#### What to produce:
Those lines of the records that contain "нашей" are to be located and copied.

[Transcribed page contents]
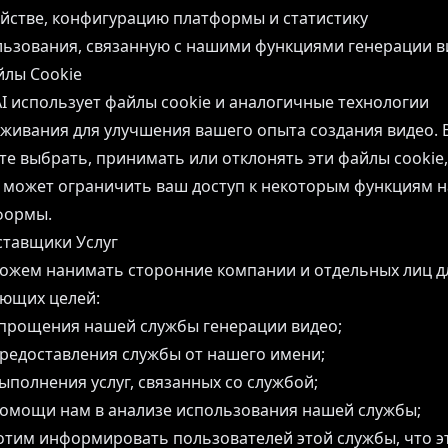
йстве, конфигурацию платформы и статистику
ьзования, связанную с нашими функциями генерации в
йлы Cookie
AI использует файлы cookie и аналогичные технологии
живания для улучшения вашего опыта создания видео. 
е выбрать, принимать или отклонять эти файлы cookie,
 может ограничить ваш доступ к некоторым функциям 
формы.
ставщики Услуг
ожем нанимать сторонние компании и отдельных лиц д
ующих целей:
упрощения нашей службы генерации видео;
редоставления службы от нашего имени;
ыполнения услуг, связанных со службой;
помощи нам в анализе использования нашей службы;
тим информировать пользователей этой службы, что э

#### Reply to the task:
упрощения нашей службы генерации видео;
помощи нам в анализе использования нашей службы;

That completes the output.